Extrait du document:
=======

La trajectoire climatique est pire lorsqu’on prend en compte l’ensemble des engagements des 192 parties de l’Accord de Paris. Selon la CCNUCC, on se dirige en effet vers une hausse des émissions de GES de l’ordre de 16 % d’ici 2030, par rapport au niveau de 2010.

Ces données doivent sonner comme un signal d’alarme pour les délégations qui se présenteront à Glasgow, en Écosse, pour la COP26, a réagi la secrétaire générale d’ONU Climat, Patricia Espinosa, dans un communiqué. « Dépasser nos objectifs de limitation du réchauffement nous conduira vers un monde déstabilisé marqué par des souffrances sans fin, particulièrement pour ceux qui ont le moins contribué aux émissions de GES. »

Un très petit groupe de pays assume en effet une grande responsabilité historique dans la crise climatique qui continue de s’aggraver, selon ce qui se dégage d’une analyse publiée au début du mois par l’organisme britannique Carbon Brief, spécialisé dans l’information climatique. Le Canada, qui aurait déjà émis plus de 65 milliards de tonnes de gaz à effet de serre depuis le début de l’ère industrielle, fait partie du lot, alors que les Canadiens, pris individuellement, sont eux-mêmes de très gros émetteurs.

Dans le cadre d’une comparaison par personne des émissions historiques, les Canadiens apparaissent ainsi au premier rang mondial, avec des émissions de 1751 tonnes de GES par habitant (contre 1547 tonnes pour les Américains). Cette méthode de calcul, qui suppose toutefois que toutes les émissions historiques sont assumées par la population actuelle, démontre surtout que malgré sa faible population, le Canada est un important émetteur de GES, selon Carbon Brief.

=======

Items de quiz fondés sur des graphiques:

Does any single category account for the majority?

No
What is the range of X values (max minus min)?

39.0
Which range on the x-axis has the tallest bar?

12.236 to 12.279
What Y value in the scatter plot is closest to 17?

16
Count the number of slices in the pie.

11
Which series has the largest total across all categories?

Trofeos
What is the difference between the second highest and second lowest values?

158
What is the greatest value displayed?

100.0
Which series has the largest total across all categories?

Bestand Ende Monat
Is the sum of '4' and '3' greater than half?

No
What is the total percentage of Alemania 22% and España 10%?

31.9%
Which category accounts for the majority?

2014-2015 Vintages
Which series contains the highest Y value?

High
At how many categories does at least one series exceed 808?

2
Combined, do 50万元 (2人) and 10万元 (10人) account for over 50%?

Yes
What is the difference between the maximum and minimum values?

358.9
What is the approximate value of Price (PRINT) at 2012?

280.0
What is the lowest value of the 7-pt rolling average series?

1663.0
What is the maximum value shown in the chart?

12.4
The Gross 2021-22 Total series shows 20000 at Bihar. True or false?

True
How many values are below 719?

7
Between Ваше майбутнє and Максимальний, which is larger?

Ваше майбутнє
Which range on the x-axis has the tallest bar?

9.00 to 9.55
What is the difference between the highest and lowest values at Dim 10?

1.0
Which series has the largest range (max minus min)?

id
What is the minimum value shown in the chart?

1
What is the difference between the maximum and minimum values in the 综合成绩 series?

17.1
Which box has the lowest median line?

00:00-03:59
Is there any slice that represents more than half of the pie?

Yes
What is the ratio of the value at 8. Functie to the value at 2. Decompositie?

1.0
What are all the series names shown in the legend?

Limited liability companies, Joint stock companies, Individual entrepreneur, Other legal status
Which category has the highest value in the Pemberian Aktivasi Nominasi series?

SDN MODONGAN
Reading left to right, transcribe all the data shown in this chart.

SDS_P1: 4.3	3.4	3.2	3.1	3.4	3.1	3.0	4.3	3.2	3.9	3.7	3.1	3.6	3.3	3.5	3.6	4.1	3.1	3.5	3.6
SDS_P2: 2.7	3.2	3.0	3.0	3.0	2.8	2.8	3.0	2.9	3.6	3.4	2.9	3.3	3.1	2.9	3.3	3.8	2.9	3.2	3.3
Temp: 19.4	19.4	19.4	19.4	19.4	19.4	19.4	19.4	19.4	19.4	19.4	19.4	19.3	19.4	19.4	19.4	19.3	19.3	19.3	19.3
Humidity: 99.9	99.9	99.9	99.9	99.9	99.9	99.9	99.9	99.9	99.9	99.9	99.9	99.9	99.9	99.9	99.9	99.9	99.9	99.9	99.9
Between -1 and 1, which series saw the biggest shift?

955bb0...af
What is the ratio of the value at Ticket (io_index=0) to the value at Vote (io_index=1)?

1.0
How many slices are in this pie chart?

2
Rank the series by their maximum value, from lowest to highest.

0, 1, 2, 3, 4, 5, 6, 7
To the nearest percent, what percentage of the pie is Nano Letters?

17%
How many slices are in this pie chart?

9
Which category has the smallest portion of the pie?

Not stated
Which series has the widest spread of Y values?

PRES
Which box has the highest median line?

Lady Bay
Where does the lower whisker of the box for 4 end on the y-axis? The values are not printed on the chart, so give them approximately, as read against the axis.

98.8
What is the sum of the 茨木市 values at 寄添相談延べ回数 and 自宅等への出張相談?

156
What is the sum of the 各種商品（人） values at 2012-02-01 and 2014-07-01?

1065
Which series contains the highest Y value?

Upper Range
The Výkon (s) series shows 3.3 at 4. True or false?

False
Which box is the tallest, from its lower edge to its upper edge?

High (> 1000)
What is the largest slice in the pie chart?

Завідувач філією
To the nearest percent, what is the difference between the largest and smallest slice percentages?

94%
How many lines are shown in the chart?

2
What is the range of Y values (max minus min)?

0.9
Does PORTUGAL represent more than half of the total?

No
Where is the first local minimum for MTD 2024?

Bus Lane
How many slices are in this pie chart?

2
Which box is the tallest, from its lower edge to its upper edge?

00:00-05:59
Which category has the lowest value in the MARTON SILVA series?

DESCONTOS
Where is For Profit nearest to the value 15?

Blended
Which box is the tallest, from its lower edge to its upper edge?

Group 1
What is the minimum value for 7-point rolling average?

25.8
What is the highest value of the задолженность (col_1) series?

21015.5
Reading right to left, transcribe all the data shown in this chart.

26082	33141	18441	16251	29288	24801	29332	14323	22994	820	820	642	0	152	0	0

=======

Activités:
**a)** D'après l'extrait sur les émissions de gaz à effet de serre, quel volume de GES par habitant les Canadiens ont-ils émis selon la comparaison par personne des émissions historiques ?
**b)** Prolongez l'extrait sur les émissions de gaz à effet de serre à partir de sa dernière phrase.
La liste n'est pas nécessaire pour effectuer les activités.

Corrigé des exercices:
**a)** 1751 tonnes de GES par habitant.

**b)**
Conséquences irréversibles

Un réchauffement tel que celui que prédisent le PNUE et la CCNUCC provoquerait une multiplication des événements climatiques extrêmes, un recul des zones cultivables et des ressources en eau dans plusieurs régions, une fonte irréversible des glaces des pôles, un dégel du pergélisol qui libérerait d’énormes quantités de méthane, une montée considérable du niveau des océans, la disparition de pans majeurs de la biodiversité mondiale et l’afflux de millions de réfugiés climatiques. Les conséquences de la crise climatique devraient forcer plus de 200 millions de personnes à quitter leur région ou leur pays d’ici 2050, selon la Banque mondiale.

65
Quantité, en milliards, de tonnes de gaz à effet de serre que le Canada aurait émis depuis le début de l’ère industrielle.

Bien que les bouleversements climatiques n’aient pas encore atteint les seuils dramatiques inscrits dans ce nouveau rapport scientifique international, les effets sont déjà bien réels, soulignait le Groupe d’experts intergouvernemental sur l’évolution du climat (GIEC) dans son plus récent rapport, publié au mois d’août. Les vagues de chaleur, les canicules et les sécheresses sont très certainement « plus fréquentes et plus intenses » dans la plupart des régions du globe depuis les années 1950, tout comme les événements de précipitations intenses.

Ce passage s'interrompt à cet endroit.